The Centers for Disease Control and Prevention is now recommending that individuals who have been exposed to monkeypox and were contacted by public health officials as well as those who were exposed recently, but weren’t identified through contact tracing, receive vaccines.
Under the new strategy, the Health and Human Services Department is "rapidly expanding” access to vaccines and will be making available “hundreds of thousands of doses of the JYNNEOS vaccine for prophylactic use against monkeypox in areas with the highest transmission and need, using a tiered allocation system,” said a press release from HHS. “Jurisdictions can also request shipments of the ACAM2000 vaccine, which is in much greater supply, but due to significant side effects is not recommended for everyone.”
Specifically, HHS will be allocating 296,000 doses of the JYNNEOS vaccine over the next few weeks, of which 56,000 will be allocated immediately. Over the summer, HHS anticipates more than 750,000 additional doses to be made available and another 500,000 doses will go through completion, inspection and release in the fall. So far, HHS Office of the Assistant Secretary for Preparedness and Response, along with the CDC, has responded to requests from 32 jurisdictions and has sent out 9,000 vaccine doses and 300 treatments.
As for testing, last week, HHS began shipping tests to five commercial laboratory companies (Aegis Science, LabCorp, Mayo Clinic Laboratories, Quest Diagnostics and Sonic Healthcare) to increase testing capacity for monkeypox. This builds on the capacity of CDC’s “public health Laboratory Response Network,” which the agency, along with the Food and Drug Administration, Centers for Medicare & Medicaid Services, and HHS Office of the Assistant Secretary for Preparedness and Response have been working to expand the capacity of.
“Let me be very clear, we have plenty of testing capacity and we will continue to both expand that testing capacity…and we’re going to continue to make it easier and easier for clinicians to access that capacity,” said Jha.
Another key component of the Biden administration's monkeypox strategy is sharing guidance with local governments and community leaders on testing, treatments, vaccines and how to prevent transmission, especially for those communities most at risk. “The administration is grateful for the leadership and activism of advocates in the LGBTQI+ community who have thus far been most affected and have quickly mobilized to promote information and awareness,” said the White House in a fact sheet.
Additionally, CDC Director Dr. Rochelle Walensky said on the call the agency has activated its “emergency operations center” to boost its monitoring and coordinating of the outbreak, and to “mobilize additional personnel and resources.”
Government Executive asked HHS if it has any concerns about sufficient funds, personnel or other resources for monkeypox while the department and its sub-agencies are also responding to the coronavirus pandemic and running low on funds.

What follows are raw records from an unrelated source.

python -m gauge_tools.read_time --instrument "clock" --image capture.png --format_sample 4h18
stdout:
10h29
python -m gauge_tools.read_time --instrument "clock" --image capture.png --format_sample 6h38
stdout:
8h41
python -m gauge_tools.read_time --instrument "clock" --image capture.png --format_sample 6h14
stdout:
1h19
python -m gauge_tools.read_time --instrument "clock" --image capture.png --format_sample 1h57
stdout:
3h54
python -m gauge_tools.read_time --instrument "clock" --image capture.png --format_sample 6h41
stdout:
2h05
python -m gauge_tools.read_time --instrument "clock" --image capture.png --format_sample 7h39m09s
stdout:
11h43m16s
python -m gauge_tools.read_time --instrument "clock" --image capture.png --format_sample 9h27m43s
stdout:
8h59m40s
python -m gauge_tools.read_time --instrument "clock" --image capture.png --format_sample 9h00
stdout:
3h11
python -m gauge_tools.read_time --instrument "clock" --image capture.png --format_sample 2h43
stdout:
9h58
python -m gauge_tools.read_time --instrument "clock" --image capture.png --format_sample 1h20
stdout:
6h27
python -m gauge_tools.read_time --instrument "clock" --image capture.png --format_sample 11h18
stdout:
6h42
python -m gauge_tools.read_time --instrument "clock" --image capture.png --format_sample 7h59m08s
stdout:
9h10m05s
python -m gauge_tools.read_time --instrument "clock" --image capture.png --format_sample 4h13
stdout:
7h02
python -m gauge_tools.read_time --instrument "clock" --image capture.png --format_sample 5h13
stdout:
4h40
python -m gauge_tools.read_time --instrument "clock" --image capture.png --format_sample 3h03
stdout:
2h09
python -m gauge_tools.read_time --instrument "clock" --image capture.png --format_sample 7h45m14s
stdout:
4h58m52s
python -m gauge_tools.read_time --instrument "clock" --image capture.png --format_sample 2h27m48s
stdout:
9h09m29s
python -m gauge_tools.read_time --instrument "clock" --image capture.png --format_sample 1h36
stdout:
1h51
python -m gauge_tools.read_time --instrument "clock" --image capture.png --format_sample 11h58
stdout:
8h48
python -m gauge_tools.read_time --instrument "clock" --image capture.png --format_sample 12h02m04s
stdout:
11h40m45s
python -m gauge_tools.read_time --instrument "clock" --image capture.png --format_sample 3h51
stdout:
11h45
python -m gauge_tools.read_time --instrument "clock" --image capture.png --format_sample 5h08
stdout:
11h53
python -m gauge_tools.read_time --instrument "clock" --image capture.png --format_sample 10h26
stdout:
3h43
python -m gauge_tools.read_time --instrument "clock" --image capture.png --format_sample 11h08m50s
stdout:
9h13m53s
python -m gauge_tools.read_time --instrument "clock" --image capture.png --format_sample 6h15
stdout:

“HHS is using existing program dollars to support monkeypox activities and leveraging the work and progress that the department has made previously in addressing monkeypox and similar viruses such as smallpox including the development of a vaccine,” said an HHS spokesperson. “HHS continues to closely monitor the evolving monkeypox situation including activities that can be supported within the department’s base programs which also support other response activities.”
The World Health Organization said over the weekend that monkeypox is not a global public health emergency yet, but WHO Director-General Tedros Adhanom Ghebreyesus said in a statement he is “deeply concerned by the spread of monkeypox” and “this is evolving health threat that my colleagues and I in the WHO Secretariat are following extremely closely.”